Job
Your task is to output all the records below, word for word.

Source records
※
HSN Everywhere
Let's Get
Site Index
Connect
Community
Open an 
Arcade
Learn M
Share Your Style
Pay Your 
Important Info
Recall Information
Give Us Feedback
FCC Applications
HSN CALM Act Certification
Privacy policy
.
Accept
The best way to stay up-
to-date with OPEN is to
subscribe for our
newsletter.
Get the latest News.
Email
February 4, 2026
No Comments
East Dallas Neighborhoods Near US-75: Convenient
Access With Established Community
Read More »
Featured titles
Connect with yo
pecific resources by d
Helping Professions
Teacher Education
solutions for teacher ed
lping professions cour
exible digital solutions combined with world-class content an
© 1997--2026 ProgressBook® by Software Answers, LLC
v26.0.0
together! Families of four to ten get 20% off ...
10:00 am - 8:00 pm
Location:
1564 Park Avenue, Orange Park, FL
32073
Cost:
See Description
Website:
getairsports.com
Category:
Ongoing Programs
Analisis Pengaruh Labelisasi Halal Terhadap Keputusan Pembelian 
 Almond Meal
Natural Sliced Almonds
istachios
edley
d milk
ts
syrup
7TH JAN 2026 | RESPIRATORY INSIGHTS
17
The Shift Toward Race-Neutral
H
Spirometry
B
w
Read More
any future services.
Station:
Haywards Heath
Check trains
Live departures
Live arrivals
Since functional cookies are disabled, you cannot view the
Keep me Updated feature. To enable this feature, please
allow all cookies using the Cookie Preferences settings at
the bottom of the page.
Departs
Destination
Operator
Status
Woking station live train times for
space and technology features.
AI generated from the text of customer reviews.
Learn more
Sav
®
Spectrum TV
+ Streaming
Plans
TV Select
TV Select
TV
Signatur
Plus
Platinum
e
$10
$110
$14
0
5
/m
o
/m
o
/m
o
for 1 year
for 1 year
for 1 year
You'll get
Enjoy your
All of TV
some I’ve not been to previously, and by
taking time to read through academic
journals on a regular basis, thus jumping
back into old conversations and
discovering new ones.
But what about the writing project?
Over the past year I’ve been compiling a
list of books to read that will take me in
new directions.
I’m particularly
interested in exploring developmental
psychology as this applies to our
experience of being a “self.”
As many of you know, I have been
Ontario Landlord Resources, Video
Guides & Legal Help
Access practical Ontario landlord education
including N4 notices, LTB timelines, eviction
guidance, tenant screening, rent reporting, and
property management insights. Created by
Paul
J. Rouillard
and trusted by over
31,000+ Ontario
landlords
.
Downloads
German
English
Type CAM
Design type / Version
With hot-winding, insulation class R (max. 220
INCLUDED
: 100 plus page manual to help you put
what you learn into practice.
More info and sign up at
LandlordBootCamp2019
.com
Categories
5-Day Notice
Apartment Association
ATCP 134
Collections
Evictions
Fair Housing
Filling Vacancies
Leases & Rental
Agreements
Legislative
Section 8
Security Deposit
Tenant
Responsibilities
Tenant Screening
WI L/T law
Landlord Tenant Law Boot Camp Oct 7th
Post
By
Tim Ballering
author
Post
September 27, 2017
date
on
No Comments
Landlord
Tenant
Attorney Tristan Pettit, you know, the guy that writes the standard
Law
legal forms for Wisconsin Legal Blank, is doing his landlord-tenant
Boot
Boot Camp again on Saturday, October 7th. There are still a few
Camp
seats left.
※
Exercise response
HSN Everywhere
Let's Get
Site Index
Connect
Community
Open an 
Arcade
Learn M
Share Your Style
Pay Your 
Important Info
Recall Information
Give Us Feedback
FCC Applications
HSN CALM Act Certification
Privacy policy
.
Accept
The best way to stay up-
to-date with OPEN is to
subscribe for our
newsletter.
Get the latest News.
Email
February 4, 2026
No Comments
East Dallas Neighborhoods Near US-75: Convenient
Access With Established Community
Read More »
Featured titles
Connect with yo
pecific resources by d
Helping Professions
Teacher Education
solutions for teacher ed
lping professions cour
exible digital solutions combined with world-class content an
© 1997--2026 ProgressBook® by Software Answers, LLC
v26.0.0
together! Families of four to ten get 20% off ...
10:00 am - 8:00 pm
Location:
1564 Park Avenue, Orange Park, FL
32073
Cost:
See Description
Website:
getairsports.com
Category:
Ongoing Programs
Analisis Pengaruh Labelisasi Halal Terhadap Keputusan Pembelian 
 Almond Meal
Natural Sliced Almonds
istachios
edley
d milk
ts
syrup
7TH JAN 2026 | RESPIRATORY INSIGHTS
17
The Shift Toward Race-Neutral
H
Spirometry
B
w
Read More
any future services.
Station:
Haywards Heath
Check trains
Live departures
Live arrivals
Since functional cookies are disabled, you cannot view the
Keep me Updated feature. To enable this feature, please
allow all cookies using the Cookie Preferences settings at
the bottom of the page.
Departs
Destination
Operator
Status
Woking station live train times for
space and technology features.
AI generated from the text of customer reviews.
Learn more
Sav
®
Spectrum TV
+ Streaming
Plans
TV Select
TV Select
TV
Signatur
Plus
Platinum
e
$10
$110
$14
0
5
/m
o
/m
o
/m
o
for 1 year
for 1 year
for 1 year
You'll get
Enjoy your
All of TV
some I’ve not been to previously, and by
taking time to read through academic
journals on a regular basis, thus jumping
back into old conversations and
discovering new ones.
But what about the writing project?
Over the past year I’ve been compiling a
list of books to read that will take me in
new directions.
I’m particularly
interested in exploring developmental
psychology as this applies to our
experience of being a “self.”
As many of you know, I have been
Ontario Landlord Resources, Video
Guides & Legal Help
Access practical Ontario landlord education
including N4 notices, LTB timelines, eviction
guidance, tenant screening, rent reporting, and
property management insights. Created by
Paul
J. Rouillard
and trusted by over
31,000+ Ontario
landlords
.
Downloads
German
English
Type CAM
Design type / Version
With hot-winding, insulation class R (max. 220
INCLUDED
: 100 plus page manual to help you put
what you learn into practice.
More info and sign up at
LandlordBootCamp2019
.com
Categories
5-Day Notice
Apartment Association
ATCP 134
Collections
Evictions
Fair Housing
Filling Vacancies
Leases & Rental
Agreements
Legislative
Section 8
Security Deposit
Tenant
Responsibilities
Tenant Screening
WI L/T law
Landlord Tenant Law Boot Camp Oct 7th
Post
By
Tim Ballering
author
Post
September 27, 2017
date
on
No Comments
Landlord
Tenant
Attorney Tristan Pettit, you know, the guy that writes the standard
Law
legal forms for Wisconsin Legal Blank, is doing his landlord-tenant
Boot
Boot Camp again on Saturday, October 7th. There are still a few
Camp
seats left.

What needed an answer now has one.